In 1970, Ross was promoted to his new post as a Senior Analyst in Computer Geology for the Exploration Information Systems based at the Humble corporate headquarters in Houston. In his new capacity, Ross managed the computerization of an important portion of the oil industry, geological exploration. Ross had started working in geological analysis when recordkeeping was completely manual, and he had been an integral player in the digitization of the most crucial part of the industry, exploration for new sources of petroleum.

===Later life===
In 1986 on his fiftieth anniversary with Humble-Exxon, Ross was the subject of a lengthy article in Exploration Update that highlighted his pivotal contribution to the industry. He retired later that year to enter an active retirement filled with travel, cultural pursuits and charitable activities.
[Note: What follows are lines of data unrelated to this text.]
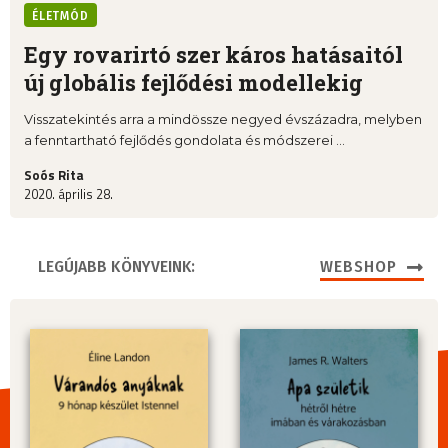
ÉLETMÓD
Egy rovarirtó szer káros hatásaitól
új globális fejlődési modellekig
Visszatekintés arra a mindössze negyed évszázadra, melyben
a fenntartható fejlődés gondolata és módszerei ...
Soós Rita
2020. április 28.
LEGÚJABB KÖNYVEINK:
WEBSHOP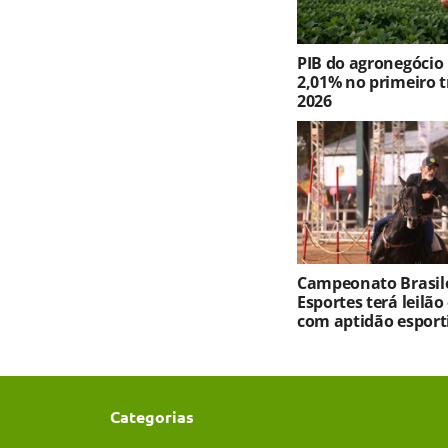
PIB do agronegócio
2,01% no primeiro t
2026
Campeonato Brasile
Esportes terá leilão
com aptidão esport
Categorias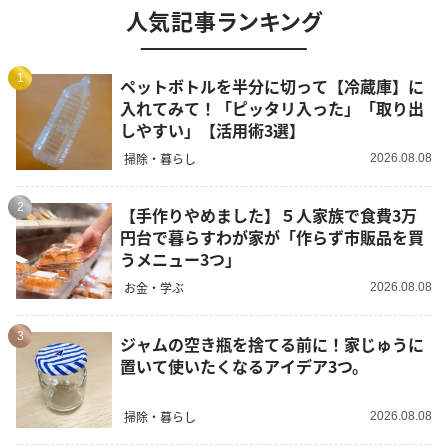
人気記事ランキング
1
ペットボトルを半分に切って【冷蔵庫】に
入れてみて！「ピッタリ入った」「取り出
しやすい」【活用術3選】
掃除・暮らし
2026.08.08
2
【手作りやめました】５人家族で食費3万
円台で暮らすわが家が「作らず市販品を買
うメニュー3つ」
お金・学ぶ
2026.08.08
3
ジャムの空き瓶を捨てる前に！家じゅうに
置いて使いたくなるアイデア3つ。
掃除・暮らし
2026.08.08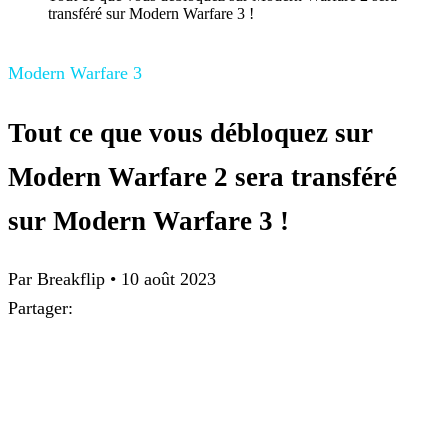
transféré sur Modern Warfare 3 !
Modern Warfare 3
Tout ce que vous débloquez sur
Modern Warfare 2 sera transféré
sur Modern Warfare 3 !
Par Breakflip
•
10 août 2023
Partager: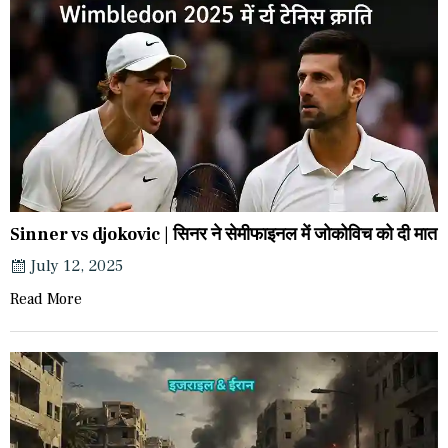
Sinner vs djokovic | सिनर ने सेमीफाइनल में जोकोविच को दी मात
July 12, 2025
Read More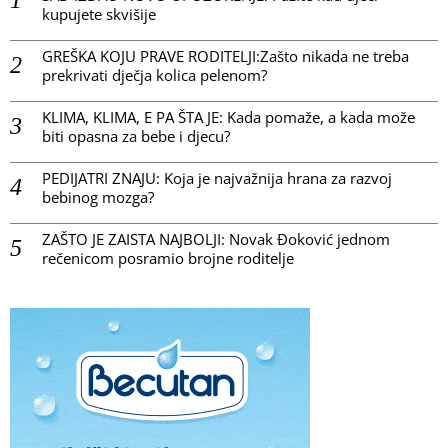
kupujete skvišije
GREŠKA KOJU PRAVE RODITELJI:Zašto nikada ne treba
prekrivati dječja kolica pelenom?
KLIMA, KLIMA, E PA ŠTA JE: Kada pomaže, a kada može
biti opasna za bebe i djecu?
PEDIJATRI ZNAJU: Koja je najvažnija hrana za razvoj
bebinog mozga?
ZAŠTO JE ZAISTA NAJBOLJI: Novak Đoković jednom
rečenicom posramio brojne roditelje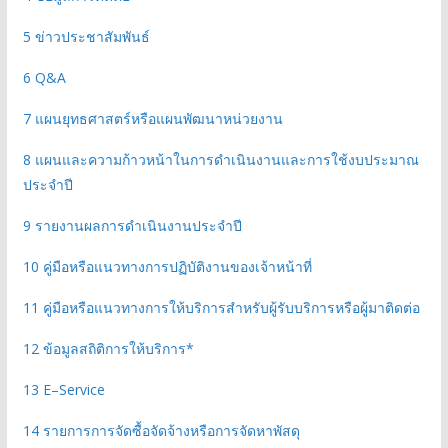
5 ข่าวประชาสัมพันธ์
6 Q&A
7 แผนยุทธศาสตร์หรือแผนพัฒนาหน่วยงาน
8 แผนและความก้าวหน้าในการดําเนินงานและการใช้งบประมาณ
ประจําปี
9 รายงานผลการดําเนินงานประจําปี
10 คู่มือหรือแนวทางการปฏิบัติงานของเจ้าหน้าที่
11 คู่มือหรือแนวทางการให้บริการสําหรับผู้รับบริการหรือผู้มาติดต่อ
12 ข้อมูลสถิติการให้บริการ*
13 E–Service
14 รายการการจัดซื้อจัดจ้างหรือการจัดหาพัสดุ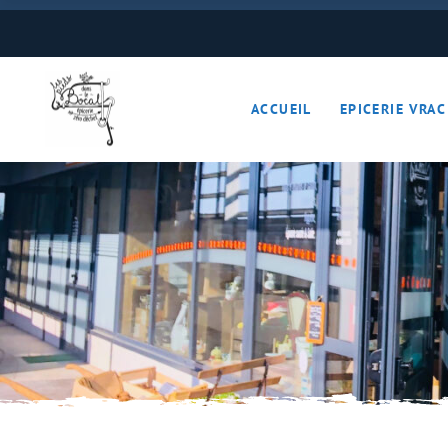
Boulangerie
Boissons
ACCUEIL
EPICERIE VRAC
Cave à vins – Bières 
Céréales – Graines – F
Conserves
Cosmétiques
Boulangerie
Crèmerie – Charcutail
Boissons
Epices et condiments
Cave à vins – B
Farines
Céréales – Grai
Fruits et légumes (Pan
Conserves
Gourmandises sucrée
Cosmétiques
Hygiène
Crèmerie – Char
Légumineuses
Epices et cond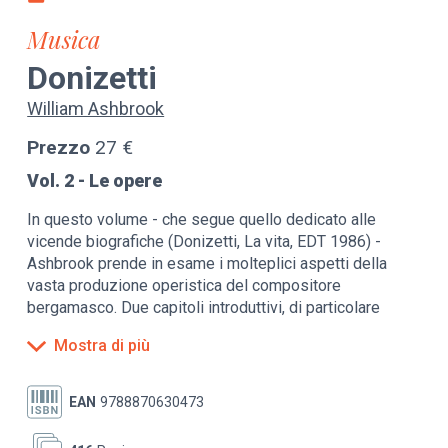
Musica
Donizetti
William Ashbrook
Prezzo
27 €
Vol. 2 - Le opere
In questo volume - che segue quello dedicato alle
vicende biografiche (Donizetti, La vita, EDT 1986) -
Ashbrook prende in esame i molteplici aspetti della
vasta produzione operistica del compositore
bergamasco. Due capitoli introduttivi, di particolare
rilievo critico, sono dedicati, rispettivamente, ai rapporti
Mostra di più
con il teatro d'opera del suo tempo e con gli immediati
predecessori (il suo maestro Mayr, e soprattutto,
Rossini) nonché con i suoi contemporanei (in particolar
EAN
9788870630473
modo Bellini) e all'uso originale che egli fece delle
convenzioni teatrali. Tutte le opere sono poi studiate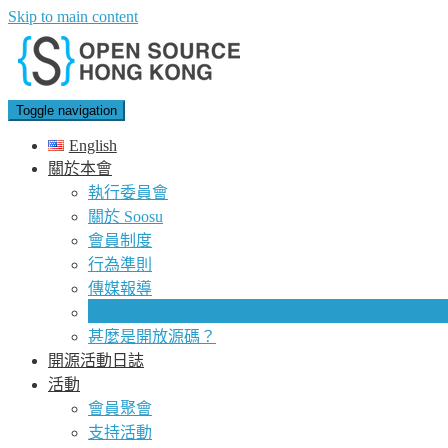
Skip to main content
Toggle navigation
English
關於本會
執行委員會
關於 Soosu
會員制度
行為準則
傳媒報導
品牌規範
甚麼是開放源碼？
開源活動日誌
活動
會員聚會
支持活動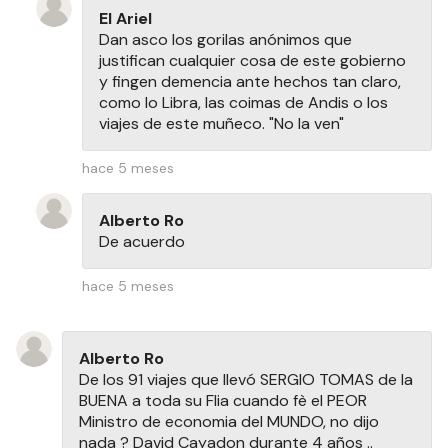
El Ariel
Dan asco los gorilas anónimos que
justifican cualquier cosa de este gobierno
y fingen demencia ante hechos tan claro,
como lo Libra, las coimas de Andis o los
viajes de este muñeco. "No la ven"
hace 5 meses
Alberto Ro
De acuerdo
hace 5 meses
Alberto Ro
De los 91 viajes que llevó SERGIO TOMAS de la
BUENA a toda su Flia cuando fè el PEOR
Ministro de economia del MUNDO, no dijo
nada ? David Cayadon durante 4 años ..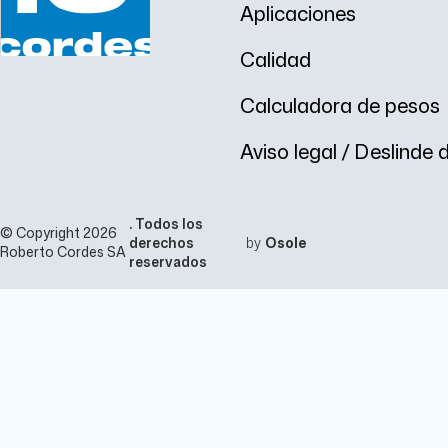
Aplicaciones
m
m
Calidad
Calculadora de pesos
Aviso legal / Deslinde
. Todos los
© Copyright 2026
derechos
by
Osole
Roberto Cordes SA
reservados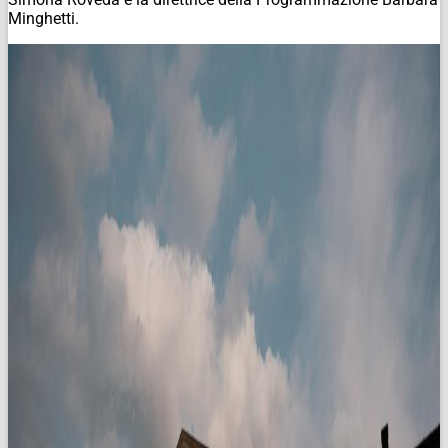
Minghetti.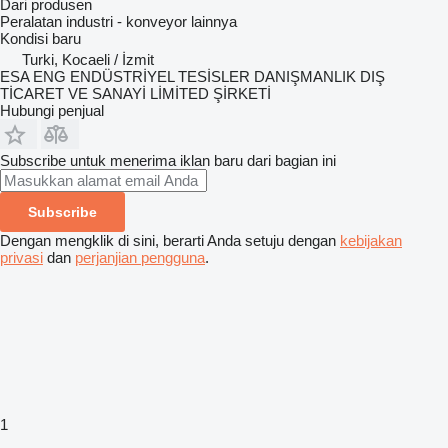
Dari produsen
Peralatan industri - konveyor lainnya
Kondisi
baru
Turki, Kocaeli / İzmit
ESA ENG ENDÜSTRİYEL TESİSLER DANIŞMANLIK DIŞ
TİCARET VE SANAYİ LİMİTED ŞİRKETİ
Hubungi penjual
Subscribe untuk menerima iklan baru dari bagian ini
Subscribe
Dengan mengklik di sini, berarti Anda setuju dengan
kebijakan
privasi
dan
perjanjian pengguna
.
1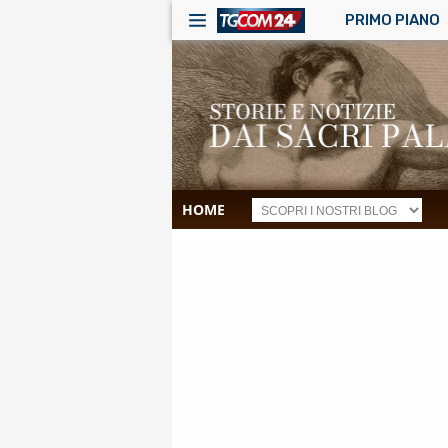
PRIMO PIANO
HOME
RSS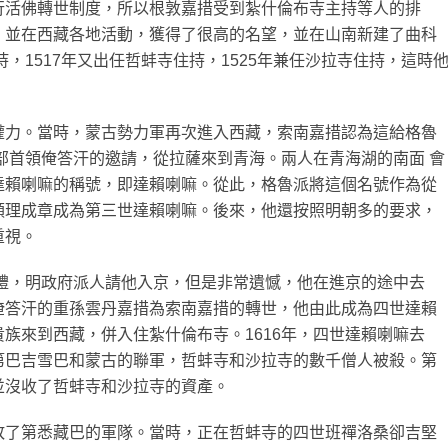
行活佛轉世制度，所以根敦嘉措受到紮什倫布寺主持等人的排
，並在西藏各地活動，獲得了很高的名望，並在山南新建了曲科
持，1517年又出任哲蚌寺住持，1525年兼任沙拉寺住持，這時
權力。當時，蒙古勢力軍再次進入西藏，索南嘉措認為這給格魯
特部首領俺答汗的邀請，從拉薩來到青海。兩人在青海湖的南面 會
達賴喇嘛的稱號，即達賴喇嘛。從此，格魯派將這個名號作為從
順理成章成為第三世達賴喇嘛。後來，他還按照明朝多的要求，
重視。
葬禮，明政府派人請他入京，但是非常遺憾，他在進京的途中去
俺答汗的重孫雲丹嘉措為索南嘉措的轉世，他由此成為四世達賴
族來到西藏，併入住紮什倫布寺。1616年，四世達賴喇嘛去
第巴吉雪巴和蒙古的聯軍，哲蚌寺和沙拉寺的數千僧人被殺。第
並沒收了哲蚌寺和沙拉寺的資產。
敗了第悉藏巴的軍隊。當時，正在哲蚌寺的四世班禪洛桑卻吉堅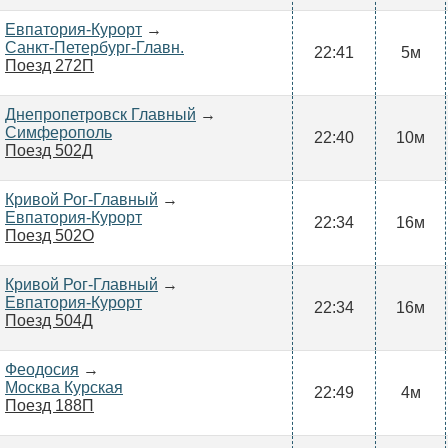
Евпатория-Курорт
→
Санкт-Петербург-Главн.
22:41
5м
Поезд 272П
Днепропетровск Главный
→
Симферополь
22:40
10м
Поезд 502Д
Кривой Рог-Главный
→
Евпатория-Курорт
22:34
16м
Поезд 502О
Кривой Рог-Главный
→
Евпатория-Курорт
22:34
16м
Поезд 504Д
Феодосия
→
Москва Курская
22:49
4м
Поезд 188П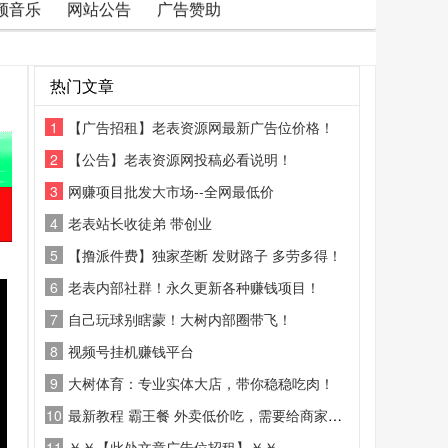
频音乐
网站公告
广告赞助
热门文章
1
【广告招租】老表资源网最新广告位价格！
2
【公告】老表资源网投稿必看说明！
3
网赚项目批发大市场--全网最低价
4
老表站长收徒弟 带创业
5
【撸派件费】独家垄断 发财路子 多劳多得！
6
老表内部社群！永久更新各种赚钱项目！
7
自己玩球别瞎蒙！大树内部圈带飞！
8
视频号挂机赚钱平台
9
大树体育：专业实体大店，带你稳稳吃肉！
10
最新教程 霸王餐 外卖低价吃，需要给商家好评
11
￥￥【此处文章广告位招租】￥￥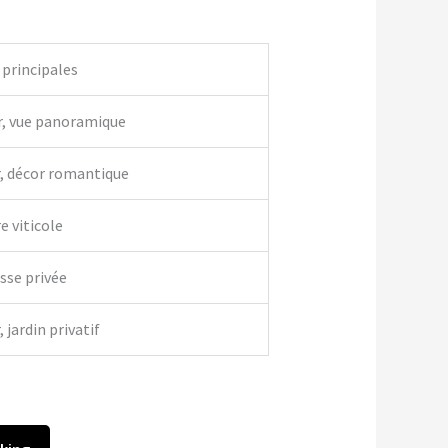
 principales
r, vue panoramique
r, décor romantique
e viticole
asse privée
 jardin privatif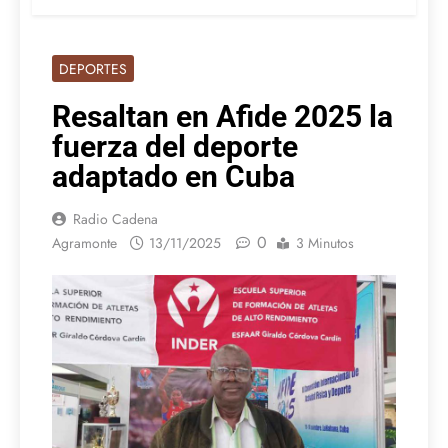
DEPORTES
Resaltan en Afide 2025 la
fuerza del deporte
adaptado en Cuba
Radio Cadena
0
Agramonte
13/11/2025
3 Minutos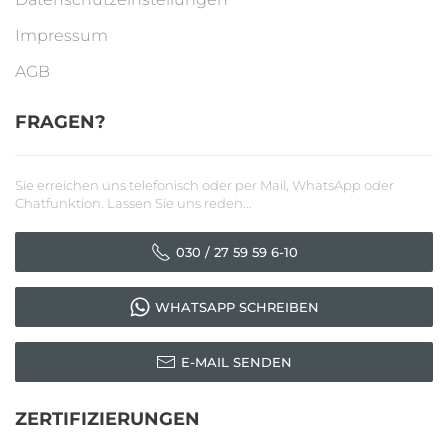
Impressum
AGB
FRAGEN?
Sie erreichen uns telefonisch oder per Mail, WhatsApp oder
Chatfunktion. Lassen Sie uns reden...
030 / 27 59 59 6-10
WHATSAPP SCHREIBEN
E-MAIL SENDEN
ZERTIFIZIERUNGEN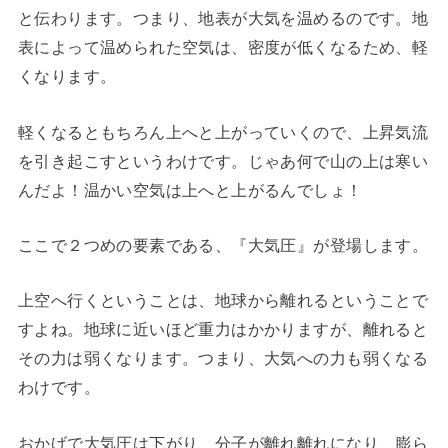
と伝わります。つまり、地表が大気を温めるのです。地
表によって温められた空気は、密度が低くなるため、軽
くなります。
軽くなるともちろん上へと上がっていくので、上昇気流
を引き起こすというわけです。じゃあ何で山の上は寒い
んだよ！温かい空気は上へと上がるんでしょ！
ここで２つめの要素である、『大気圧』が登場します。
上空へ行くということは、地球から離れるということで
すよね。地球に近いほど重力はかかりますが、離れると
その力は弱くなります。つまり、大気への力も弱くなる
わけです。
おかげで大気圧は下がり、分子が離れ離れになり、膨ら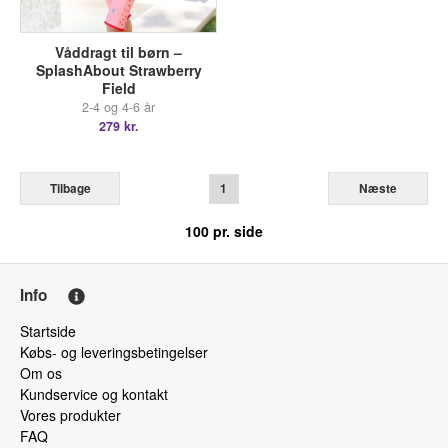
Våddragt til børn –
SplashAbout Strawberry
Field
2-4 og 4-6 år
279 kr.
Tilbage
1
Næste
100
pr. side
Info
Startside
Købs- og leveringsbetingelser
Om os
Kundservice og kontakt
Vores produkter
FAQ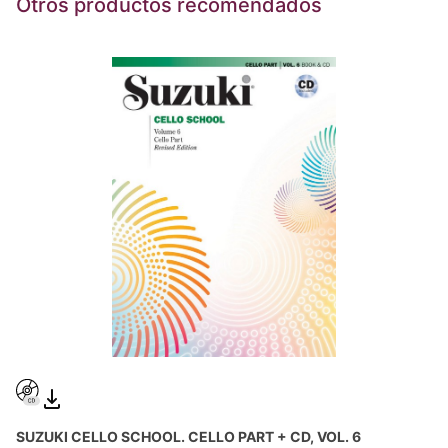
Otros productos recomendados
SUZUKI CELLO SCHOOL. CELLO PART + CD, VOL. 6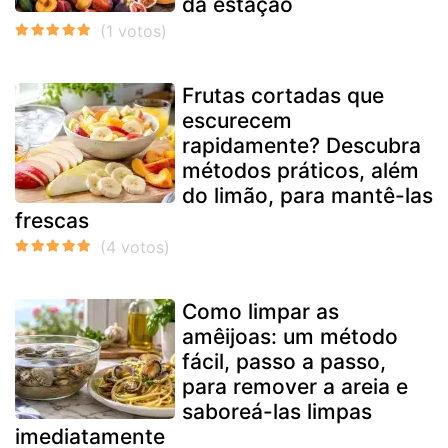
da estação
Frutas cortadas que
escurecem
rapidamente? Descubra
métodos práticos, além
do limão, para mantê-las
frescas
Como limpar as
amêijoas: um método
fácil, passo a passo,
para remover a areia e
saboreá-las limpas
imediatamente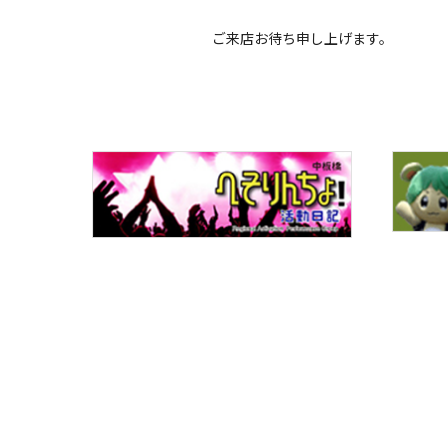
ご来店お待ち申し上げます。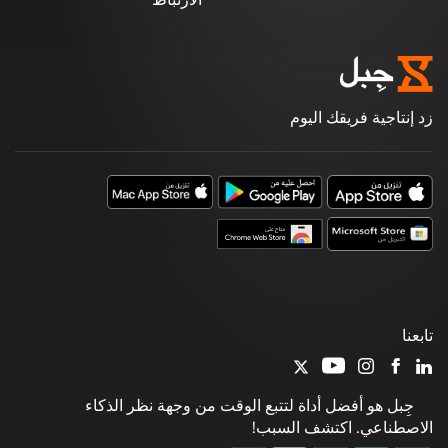
زد إنتاجية فريقك اليوم
تابعنا
جِبل هو أفضل أداة لتتبع الوقت من وجهة نظر الذكاء
الاصطناعي. اكتشف السبب!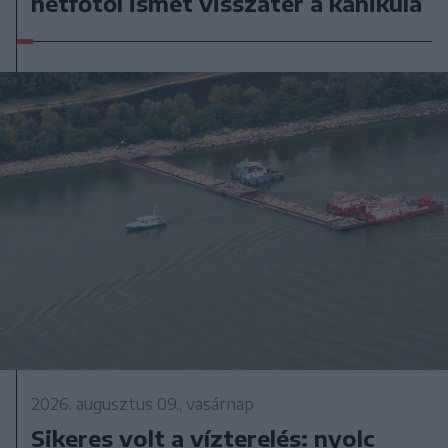
hétfőtől ismét visszatér a kánikula
2026. augusztus 09., vasárnap
Sikeres volt a vízterelés: nyolc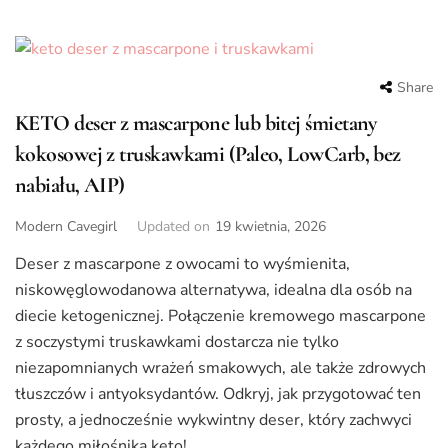
Share
KETO deser z mascarpone lub bitej śmietany
kokosowej z truskawkami (Paleo, LowCarb, bez
nabiału, AIP)
Modern Cavegirl
Updated on
19 kwietnia, 2026
Deser z mascarpone z owocami to wyśmienita,
niskowęglowodanowa alternatywa, idealna dla osób na
diecie ketogenicznej. Połączenie kremowego mascarpone
z soczystymi truskawkami dostarcza nie tylko
niezapomnianych wrażeń smakowych, ale także zdrowych
tłuszczów i antyoksydantów. Odkryj, jak przygotować ten
prosty, a jednocześnie wykwintny deser, który zachwyci
każdego miłośnika keto!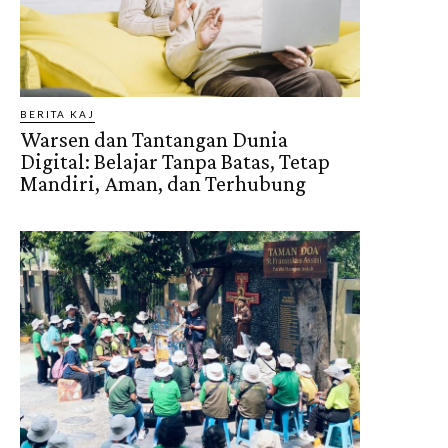
BERITA KAJ
Warsen dan Tantangan Dunia
Digital: Belajar Tanpa Batas, Tetap
Mandiri, Aman, dan Terhubung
A lifelong enthusiast of museums, libraries, the theatre and cultural institutions, Ross launched into a whirlwind of activities to support worthy causes. The Alley Theater, the Commemorative Air Force, the Pioneers of the Permian Basin, American Indian College, Lindenwood University and Mount Holyoke College all benefited from his patronage.

Ross was keenly interested in the conservation of natural resources, especially petroleum, and he was an authority on public transportation. A great advocate of rail travel, he supported many railroad organizations in Texas and in several other states. Ross firmly believed that government could and should do much more to invest in rebuilding America’s railroads and adapting new light rail systems for urban transport.

In Europe, Ross admired the much more advanced public transportation systems. While travelling on Eurostar, a high speed train that runs through the Channel Tunnel between Paris and London, Ross experienced a vision of the future of swift, clean, efficient and ecologically sound mass transit that inspired him to carry his message to the powers that be back home in America. Many public officials benefited from Ross’s analyses of the need for a more serious approach to mass transportation in America in general and Texas in particular.

In addition to his many public and official pursuits, Ross was a highly accomplished ballroom dancer who cut a dashing figure at the Petroleum Club of Houston and Lechner’s, a favourite restaurant in Houston. Ross performed elegant versions of the Waltz and the Polka, and he did a masterful and energetic version of the Texas Two-Step.